The Lighting Showroom Focus
As I see it, the importance of growing your market share as we move toward 2020 is paramount to continued success, or even continued existence! It means you can’t operate by the seat of your pants; it requires basic planning and action to reach the growth needed.
The basic actions a lighting showroom must engage in to increase market share are:
✔ Determine the targeted areas of your new market.
✔ Research the market and create personas that may vary from your current ones.
✔ Create a one-year plan to enter and dominate the new market.
✔ Investigate markets that are tangential to the new one you are targeting to further reach potential clients.
Each area of business has its products and unique service offerings. As we share more and more of those wonderful reasons that a customer should be working with us, it aids in our market expansion efforts.
Personal Market Growth
The topic of growing your market share always seems to focus on the enterprise alone, but while every business owner must have his/her hand on that rudder, the members of the team need to help hoist the “sale.” This principle stems from one of the original sales concepts: “Tell everyone what you do.”
Before the digital age, the idea was to share what you do with all of the people you meet and that you are happy to help them if they ever need your services. Back then, we only had business cards and our local connections. This is still a very viable way of increasing your personal and local market reach, and with digital, you can 100x those efforts by reaching and reinforcing your position to a larger group of people and friends.
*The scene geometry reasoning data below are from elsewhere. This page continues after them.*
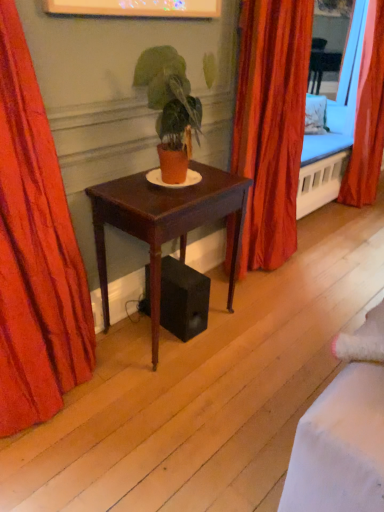
At what (x,y) coordinates should I click in order to perform the action: click on vacant space that's between velvet red curtain at left, the first curtain in the left-to-right sequence, and mahogany wood desk at center. Please return your answer as a coordinate pair (x, y). Looking at the image, I should click on (110, 374).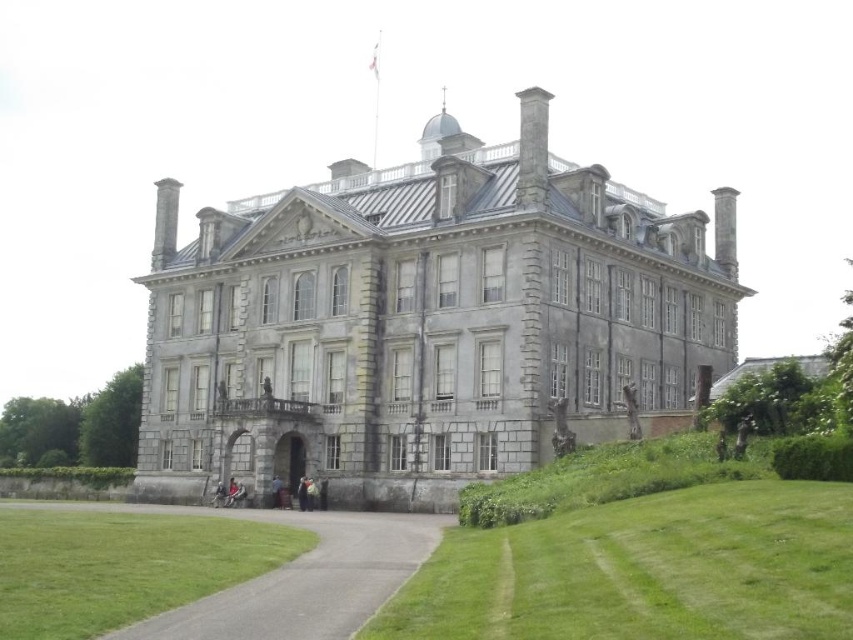
Is gray stone mansion at center thinner than dark blue fabric jacket at center?

Incorrect, gray stone mansion at center's width is not less than dark blue fabric jacket at center's.

Which is behind, point (169, 420) or point (276, 496)?

The point (169, 420) is more distant.

Where is `gray stone mansion at center`? gray stone mansion at center is located at coordinates (424, 321).

Does gray stone mansion at center have a greater width compared to gray asphalt driveway at lower center?

Yes.

In the scene shown: Measure the distance between point (360, 344) and camera.

Point (360, 344) is 210.94 feet away from camera.

This screenshot has width=853, height=640. I want to click on gray stone mansion at center, so click(424, 321).

Which is below, gray asphalt driveway at lower center or dark blue fabric jacket at center?

dark blue fabric jacket at center is lower down.

Who is shorter, gray asphalt driveway at lower center or dark blue fabric jacket at center?

With less height is dark blue fabric jacket at center.

Who is more forward, (230, 636) or (280, 481)?

Point (230, 636) is in front.

Identify the location of gray asphalt driveway at lower center. This screenshot has height=640, width=853. (302, 579).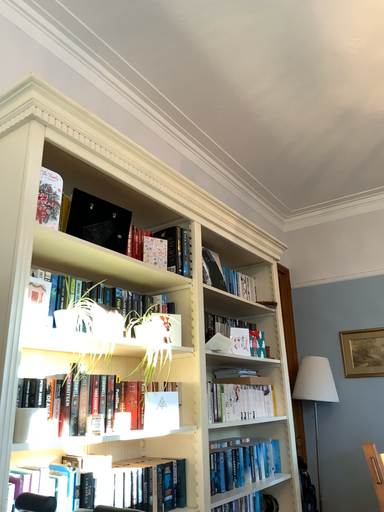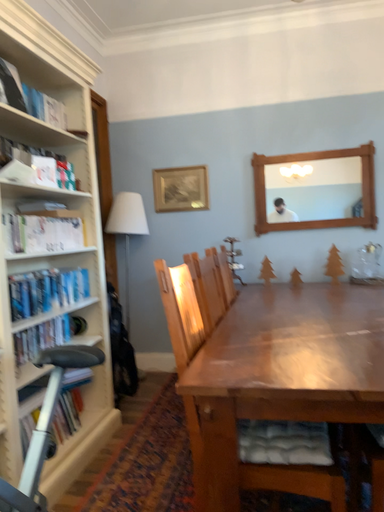
Question: Which way did the camera rotate in the video?

Choices:
 (A) rotated downward
 (B) rotated upward

Answer: (A)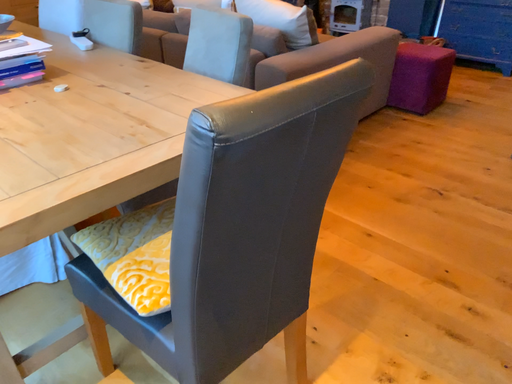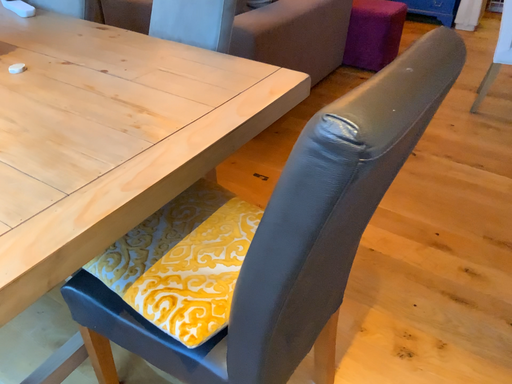
Question: How did the camera likely rotate when shooting the video?

Choices:
 (A) rotated right
 (B) rotated left

Answer: (A)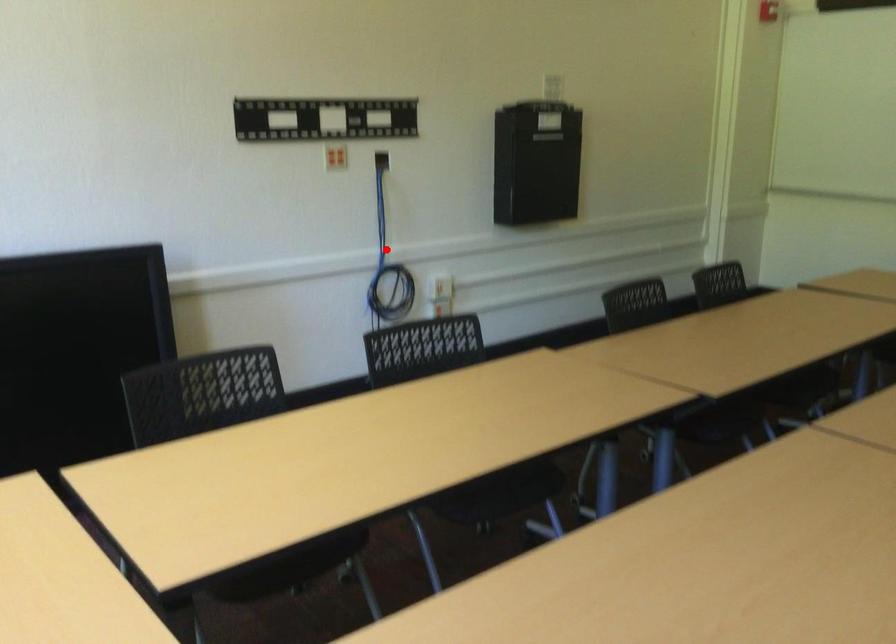
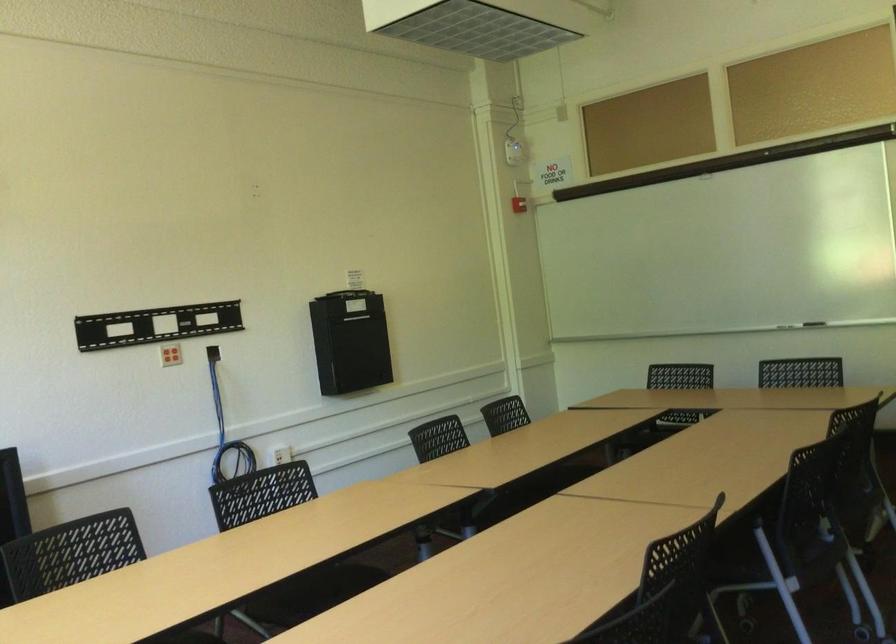
Find the pixel in the second image that matches the highlighted location in the first image.

(226, 431)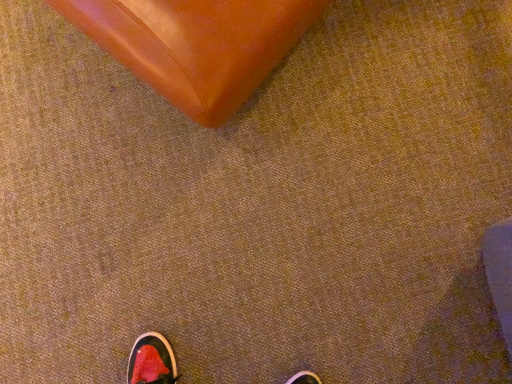
Describe the element at coordinates (196, 45) in the screenshot. I see `leather couch at upper left` at that location.

This screenshot has height=384, width=512. Identify the location of leather couch at upper left. (196, 45).

Identify the location of leather couch at upper left. (196, 45).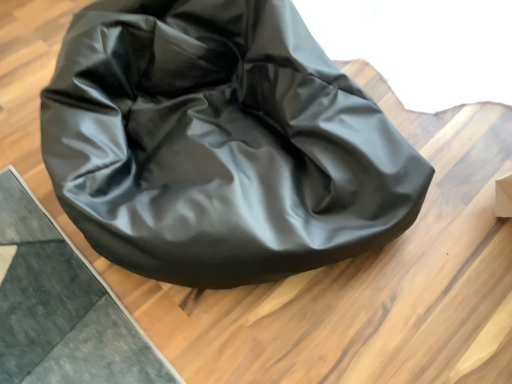
What do you see at coordinates (219, 144) in the screenshot? The image size is (512, 384). I see `black leather bean bag at center` at bounding box center [219, 144].

Find the location of a particular element. The image size is (512, 384). black leather bean bag at center is located at coordinates (219, 144).

Where is `black leather bean bag at center`? The image size is (512, 384). black leather bean bag at center is located at coordinates (219, 144).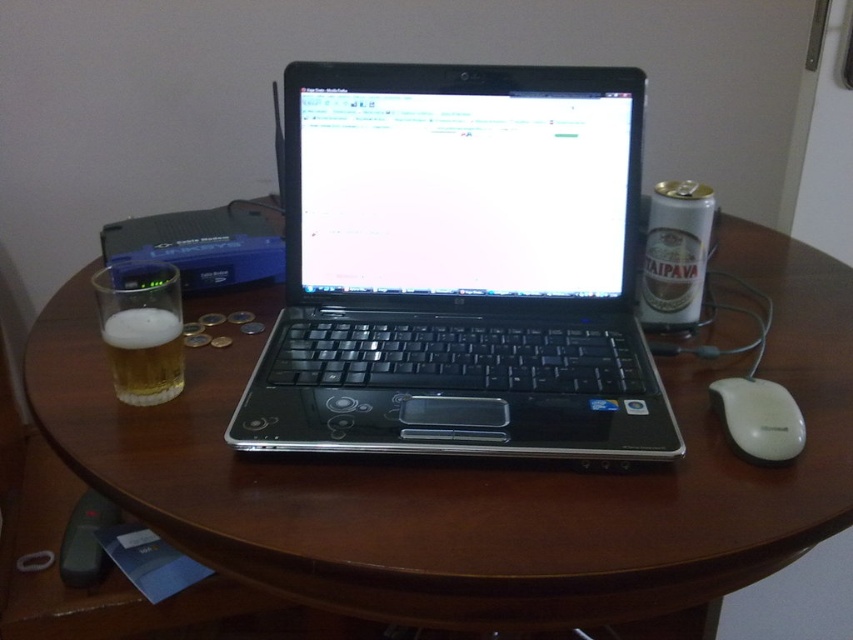
Question: Is foamy golden beer at left bigger than white plastic mouse at right?

Choices:
 (A) no
 (B) yes

Answer: (A)

Question: Which object is closer to the camera taking this photo?

Choices:
 (A) brown wood round table at center
 (B) black plastic laptop at center

Answer: (A)

Question: Among these objects, which one is farthest from the camera?

Choices:
 (A) foamy golden beer at left
 (B) brown wood round table at center
 (C) black plastic laptop at center
 (D) white plastic mouse at right

Answer: (A)

Question: Does black plastic laptop at center lie behind white plastic mouse at right?

Choices:
 (A) yes
 (B) no

Answer: (B)

Question: Which point appears farthest from the camera in this image?

Choices:
 (A) (720, 388)
 (B) (135, 316)

Answer: (B)

Question: Does brown wood round table at center appear over foamy golden beer at left?

Choices:
 (A) no
 (B) yes

Answer: (B)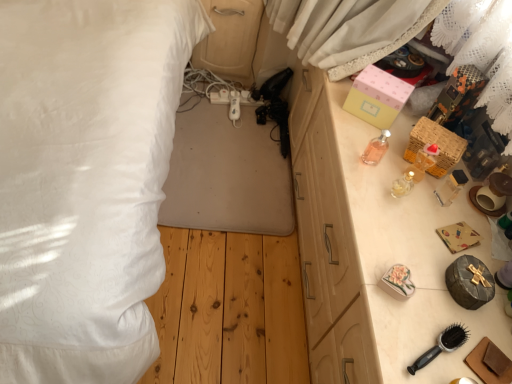
Where is `vacant area that lies between black plastic hairbrush at lower right and pink paper box at upper right, which ranks as the 1th box in top-to-bottom order`? The image size is (512, 384). vacant area that lies between black plastic hairbrush at lower right and pink paper box at upper right, which ranks as the 1th box in top-to-bottom order is located at coordinates (391, 216).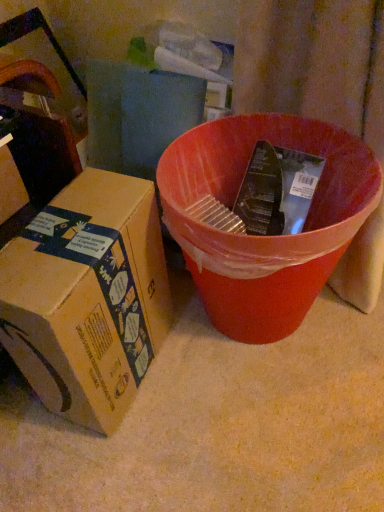
Question: From a real-world perspective, relative to brown cardboard box at left, arranged as the 2th box when viewed from the left, is brown cardboard box at left, arranged as the 2th box when viewed from the right, vertically above or below?

Choices:
 (A) above
 (B) below

Answer: (A)

Question: Which is correct: brown cardboard box at left, arranged as the 2th box when viewed from the right, is inside brown cardboard box at left, arranged as the 2th box when viewed from the left, or outside of it?

Choices:
 (A) outside
 (B) inside

Answer: (A)

Question: Which object is positioned closest to the matte plastic bucket at center?

Choices:
 (A) brown cardboard box at left, positioned as the first box in left-to-right order
 (B) brown cardboard box at left, which is the 1th box from right to left

Answer: (B)

Question: Which is farther from the matte plastic bucket at center?

Choices:
 (A) brown cardboard box at left, arranged as the 2th box when viewed from the right
 (B) brown cardboard box at left, arranged as the 2th box when viewed from the left

Answer: (A)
The ability to self-promote your staff’s professional skills, vocation, and the reality that they are human beings is another arrow in the quiver of digital retail marketing that showrooms must embrace. Owners and managers set the parameters and let the sales team have at it.
Use Your Advantage
Today’s world of commerce puts the client in the driver’s seat, and if we were truly just a transactional business, there would be greater fall-out. We have survived the big box stores, the rapid race to zero pricing, and we will succeed over the current digital disruption if we focus on the new game.
Knowing and sharing the uniqueness of our products, services, and people is the way to define ourselves, demonstrate our leadership, and promote why the local lighting showroom is important to the community and the industry.